Pubicado simutaneamente na coluna Brasília, por Chico Sant'Anna, no semanário Brasília Capital.

Rebatizar o autódromo

Não é só nas barras dos tribunais que Piquet poderá enfrentar tráfego pesado à frente. Na Câmara Legislativa, o presidente da Comissão de Direitos Humanos, Fábio Félix (Psol), prepara um projeto-de-lei para rebatizar o autódromo. Inicialmente, a ideia dele é homenagear Benedicto Lopes – o “Campineiro Voador” -, primeiro piloto negro brasileiro, que em 1937 foi convidado a pilotar na Europa um Alfa Romeu, tendo subido ao pódio em Portugal e na Itália

Também nas redes sociais, onde moradores de Brasília condenam o comportamento de Piquet, ganha força a ideia de rebatizar o autódromo. “Se eu fosse parlamentar no DF, meu primeiro projeto-de-lei seria para a mudança do nome do Autódromo Nelson Piquet, que envergonha a nossa cidade com seu comportamento racista e homofóbico” – comenta a líder comunitária da Vila Planalto, Leiliane Rebouças, que até sugere nomes de outros pilotos candangos: Roberto Pupo Moreno e Alex Dias Ribeiro. José Carlos Pace, o “Moco” – que disputou várias provas no DF – é o preferido do professor de língua Portuguesa, Júlio Alba, já o jornalista Eduardo Brito propõe José Roberto Nasser.
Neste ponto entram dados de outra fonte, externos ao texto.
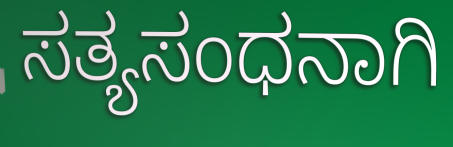
ಸತ್ಯಸಂಧನಾಗಿ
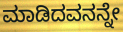
ಮಾಡಿದವನನ್ನೇ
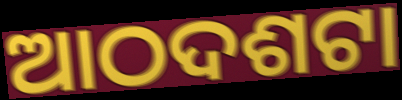
ଆଠଦଶଟା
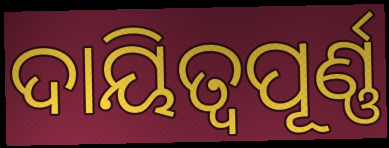
ଦାୟିତ୍ବପୂର୍ଣ୍ଣ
Falecido em 2018 era um especialista em automobilísticos e fundador do Museu do Automóvel de Brasília.

Por ser posterior a lei nº 6.454/1977, o decreto que designou de Nelson Piquet o autódromo de Brasília é considerado ilegal, na visão de juristas. Já populares acham que Piquet envergonha a Capital Federal.

Ilegalidade da designação

No debate que se desenrola, o arquiteto e ex-presidente do Instituto dos Arquitetos do Brasil – IAB-DF, José Roberto Bassul, lembra que a lei nº 6.454/1977 proíbe, em todo o território nacional, atribuir nome de pessoa viva a bem público.
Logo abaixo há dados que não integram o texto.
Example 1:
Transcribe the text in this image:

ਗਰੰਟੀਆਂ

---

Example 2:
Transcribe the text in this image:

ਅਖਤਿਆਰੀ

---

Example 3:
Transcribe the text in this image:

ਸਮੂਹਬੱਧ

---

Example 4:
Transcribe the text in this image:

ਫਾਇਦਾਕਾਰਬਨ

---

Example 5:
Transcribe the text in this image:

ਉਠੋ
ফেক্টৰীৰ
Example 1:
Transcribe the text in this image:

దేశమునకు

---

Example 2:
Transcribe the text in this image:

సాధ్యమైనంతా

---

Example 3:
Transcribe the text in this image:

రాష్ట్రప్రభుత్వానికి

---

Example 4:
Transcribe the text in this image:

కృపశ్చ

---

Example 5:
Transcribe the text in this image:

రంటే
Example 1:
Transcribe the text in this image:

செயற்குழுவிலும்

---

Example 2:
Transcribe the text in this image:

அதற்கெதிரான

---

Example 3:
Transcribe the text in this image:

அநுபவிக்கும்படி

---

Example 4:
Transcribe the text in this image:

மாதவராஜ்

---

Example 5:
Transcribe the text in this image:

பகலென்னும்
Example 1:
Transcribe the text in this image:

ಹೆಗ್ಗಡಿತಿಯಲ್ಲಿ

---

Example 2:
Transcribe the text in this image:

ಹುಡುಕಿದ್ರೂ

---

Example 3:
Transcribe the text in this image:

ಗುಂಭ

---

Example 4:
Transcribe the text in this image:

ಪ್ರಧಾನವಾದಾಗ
O Autódromo foi inaugurado em 1974, sob a denominação de Autódromo Internacional de Brasília, um dos equipamentos do então Centro Desportivo Presidente Médici. Em 1988, sob os ares da redemocratização e diante da conquista, em 1987, do terceiro campeonato mundial da F.1, o nome do autódromo foi alterado para Nelson Piquet: uma homenagem ao piloto carioca residente desde a infância em Brasília.
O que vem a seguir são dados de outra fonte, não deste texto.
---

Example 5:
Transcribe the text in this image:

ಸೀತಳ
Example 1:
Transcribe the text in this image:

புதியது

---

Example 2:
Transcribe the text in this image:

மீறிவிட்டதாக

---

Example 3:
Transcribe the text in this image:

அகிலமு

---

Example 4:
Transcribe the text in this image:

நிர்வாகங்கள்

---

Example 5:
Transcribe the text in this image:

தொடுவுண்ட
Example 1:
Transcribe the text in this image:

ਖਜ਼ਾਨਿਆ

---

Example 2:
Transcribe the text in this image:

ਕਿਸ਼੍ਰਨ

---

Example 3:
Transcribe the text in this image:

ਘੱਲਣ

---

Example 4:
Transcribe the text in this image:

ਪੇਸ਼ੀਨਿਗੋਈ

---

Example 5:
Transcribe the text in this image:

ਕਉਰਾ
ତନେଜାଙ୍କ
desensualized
Piquet se sagrava o primeiro tricampeão brasileiro na categoria. O ato jurídico que deu o novo nome foi o decreto n° 10.975, de 1º de janeiro de 1988, assinado pelo então governador José Aparecido. Na época, Aparecido justificou o ato, além da conquista do tricampeonato, ao fato de o esporte oferecer à juventude “opções de desenvolvimento cultural” e “projetar valores humanos”. Por não existir ainda a Câmara Legislativa do DF, foi um ato monocrático do GDF. “Por ser posterior a lei de 1977, o ato é ilegal já na sua origem” – avalia o jurista Max Telesca.

Com a morte de Ayrton Senna, todo o complexo desportivo Presidente Médici foi rebatizado com o nome do segundo tricampeão brasileiro da F.1. “O que não deixa de ser irônico dada a rivalidade entre os dois pilotos da F-1, refletida até entre os torcedores de um e de outro” – comenta o jornalista especializado em automobilismo, Luc Monteiro, que lembra que Piquet também foi o nome do Autódromo de Jacarepaguá, no Rio de Janeiro, já demolido.

Privatização

Em 1996, no governo de Cristovam Buarque, o autódromo foi privatizado por dez anos, para a NZ Empreendimentos, empresa do próprio Piquet. A privatização foi muito polêmica, há quem diga que o autódromo foi devolvido em piores condições do que foi concedido. O certo é que o Tribunal de Contas do DF determinou a devolução do patrimônio ao GDF. “A decisão também levou em conta a ausência de prestação de contas e da precária atuação dos executores do contrato” – justificou o TCDF, em 2006.